The Story

Contributors:

Published

Mortoo Funambulist
A palimpsestic cartography affirms the widely understood function of maps as spatial representations, but also embraces the often tacit role of maps (and mapmakers) in altering how we perceive space. A central aspect of this work are the words concealed in the maze, which function to unsettle the boundaries between invisibility and visibility. As the viewer scans the map, they are implicated in a process of “deliberate discernment,” exploring what becomes perceivable with time and intention. This “unrushed uncovering” is an exercise in bringing a sort of critical perception and awareness of myriad “invisibilities” to how we perceive the world. It asks: what does attunement to that which has been obscured (whether histories, ways of relating to the natural world, etc.) allow for? This larger experiential process of perceiving space anew yields possibility. Or, drawing from Octavia Butler’s assertion that there is nothing new under the sun, the work seeks to echo her attached sentiment: that there exist other suns. With intention and imagination, what is given life in their glow, blooms.

The world is made of stories and we enact the ones we believe…

The Story begins with maps, transgressions of truth, and conviction in the superiority of one.

It begins 500 years ago with off-kilter centers of the world, peripheries in darkness, and an invisible indefatigable line. It begins with fervent belief in this first li(n)e, nec plus ultra, or nothing further beyond.

It begins with this divinely ordained border splitting the world into two parts: habitable and uninhabitable. Temperate, torrid. Rational, behaviorally aberrant. Redeemable… not.

It begins with another line also—that between hemispheres. With land imagined as underwater on the opposite side of the world, the Story begins with its miraculous elevation within the bounds of the line—in defiance of physical law and as evidence of God’s favor on this place and people.

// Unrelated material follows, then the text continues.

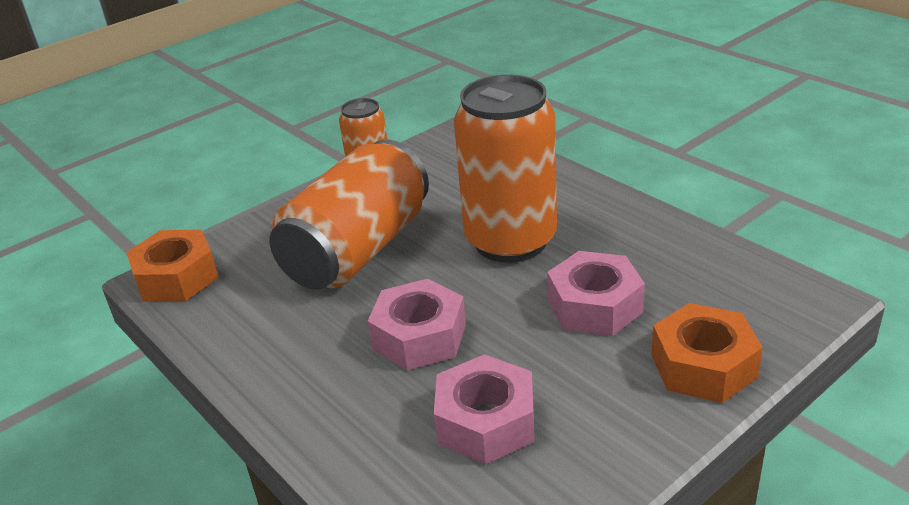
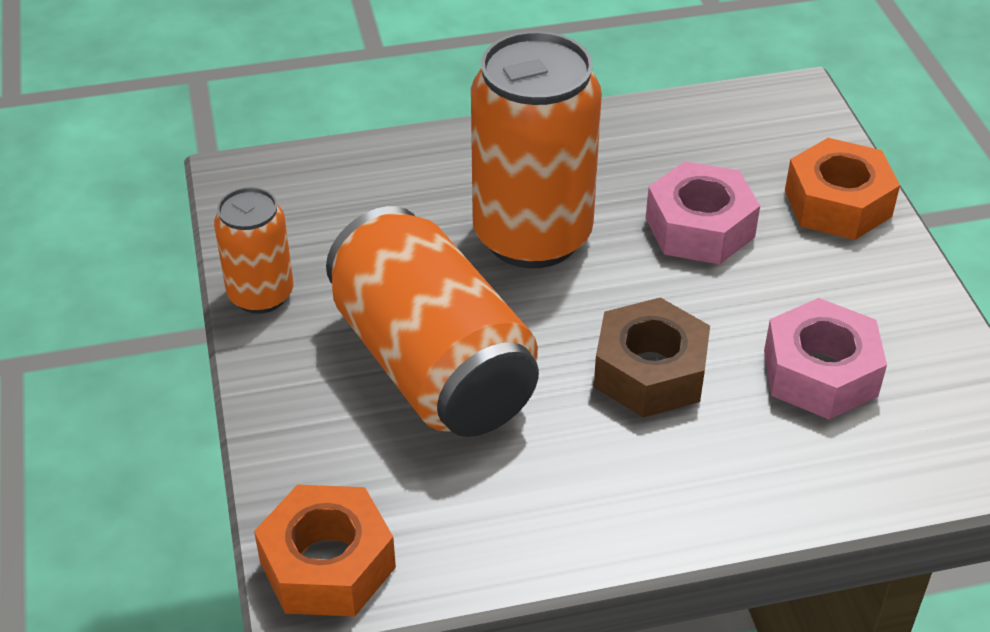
camera: 65 degrees left, 10 degrees up
pink nut [368,279,466,370] -> brown nut [594,297,710,417]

It begins with this divinely ordained order of things.

The Story begins with the crossing of the first line.

It begins in 1434 when Gil Eanes sails—survives—beyond Cape Bojador and keeps going. It begins with the kingdoms of Portugal and Castile seeking an authority to bolster their claims to land and calling upon the church; when Pope Nicholas V issues Romanus Pontifex, a papal bull granting the Portuguese a monopoly on trade with Africans and authorizing the enslavement of non-Europeans.

 It begins with its imperative to “invade, search out, capture, vanquish, and subdue all Saracens and pagans whatsoever, and other enemies of Christ wheresoever placed.” It begins with boundless imagination dissolving myriad worlds into one flock, populating land beyond their center of the Earth with idolators. It begins with that word among many: infidel, pagan, heathen, and the actions they incite on the basis of a new universal logic.

It begins with the directive “to reduce their persons to perpetual slavery.”